What hasn't worked out so well is the SEC Digital Network, the partnership between the SEC and XOS Digital that was announced more than a year ago to great fanfare. The conference made the right decision by reserving the digital rights for itself and the rebroadcast rights for itself and its schools, but it hasn't made a good call on how to use those rights, even by the standards of its own announced plans for the Digital Network.

Content won't include live games, but the league said full replays and searchable highlights will be available, along with post-game interviews, press conferences and breaking news. Much of the content will be available within minutes of a game's conclusion, the league said. Also available will be nearly 10,000 hours of video from the SEC's library.

If the Digital Network does include some of that content, it's well hidden. The only highlights that can be found aren't really searchable at all; you can get is the same kind of highlight packages you've likely seen on your local TV news recap, with the only possible difference being slightly better production values. I couldn't find press conferences or breaking news or anything of the like. There are full-game replays and the league occasionally rolls out a historic game tied to the weekend's events, so there's that. Oh, and there's a Tony Barnhart preview of the upcoming weekend if you want to watch it.

What's frustrating about the SEC Digital Network is that there could be so much more. Why can't a fan go to the website, go to a search box and type in "Julio Jones one-handed catch" and get an SEC-approved version of this:

This isn't just an idealistic, "wouldn't this be great for us as fans?" kind of question. The SEC could make buckets of money off such a site.

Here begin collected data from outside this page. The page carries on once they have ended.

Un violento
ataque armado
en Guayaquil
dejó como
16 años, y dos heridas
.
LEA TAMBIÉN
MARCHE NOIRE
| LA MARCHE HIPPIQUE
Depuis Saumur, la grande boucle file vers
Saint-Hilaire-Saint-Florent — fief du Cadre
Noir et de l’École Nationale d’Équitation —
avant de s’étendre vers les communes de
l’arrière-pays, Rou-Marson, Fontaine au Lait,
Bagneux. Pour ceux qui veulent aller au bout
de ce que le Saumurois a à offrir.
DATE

Instead of going to Google to search for each individual clip of a great play, fans would be going to the SEC Digital Network site and looking for all the great plays. The SEC could put a quick ad at the beginning of each one -- as they do with the current highlights. And fans wouldn't have to view a three-minute highlight package to find the one play they want.

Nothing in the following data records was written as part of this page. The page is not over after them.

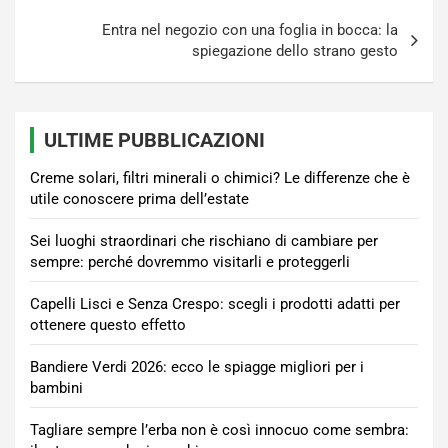
Entra nel negozio con una foglia in bocca: la
spiegazione dello strano gesto
ULTIME PUBBLICAZIONI
Creme solari, filtri minerali o chimici? Le differenze che è
utile conoscere prima dell’estate
Sei luoghi straordinari che rischiano di cambiare per
sempre: perché dovremmo visitarli e proteggerli
Capelli Lisci e Senza Crespo: scegli i prodotti adatti per
ottenere questo effetto
Bandiere Verdi 2026: ecco le spiagge migliori per i
bambini
Tagliare sempre l’erba non è così innocuo come sembra:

That should be the least that the SEC and XOS could do to improve the site. What could really increase the Digital Network's footprint, bring the SEC more money and increase fans' use of the site would be embeddable video. This is not cutting-edge stuff that's on the verge of new media technology; YouTube's been doing it for years. That's one of the reasons that YouTube videos are so popular on the Web. Branding helps, but that brand was built in part on the fact that websites have been using YouTube videos for years.

And it's not like other media companies aren't doing this on a fairly regular basis. You can pull video from MSNBC, for example, and put it on your political blog. Why shouldn't you be able to do the same on a sports blog with video from the SEC? And of course, the SEC could sell ads for the embeddable video, short 10-second clips right before the highlight. Then include a link to the SEC Digital Network website and drive more traffic for the site.

None of this is really all that hard. People are already doing it across the Internet. And the SEC, with a rabid fan base and more media outlets and blogs devoted to covering it than the league knows what to do with, has positioned itself perfectly to capitalize on that market and enhance the fan experience.

Which just leaves one question. Why don't they?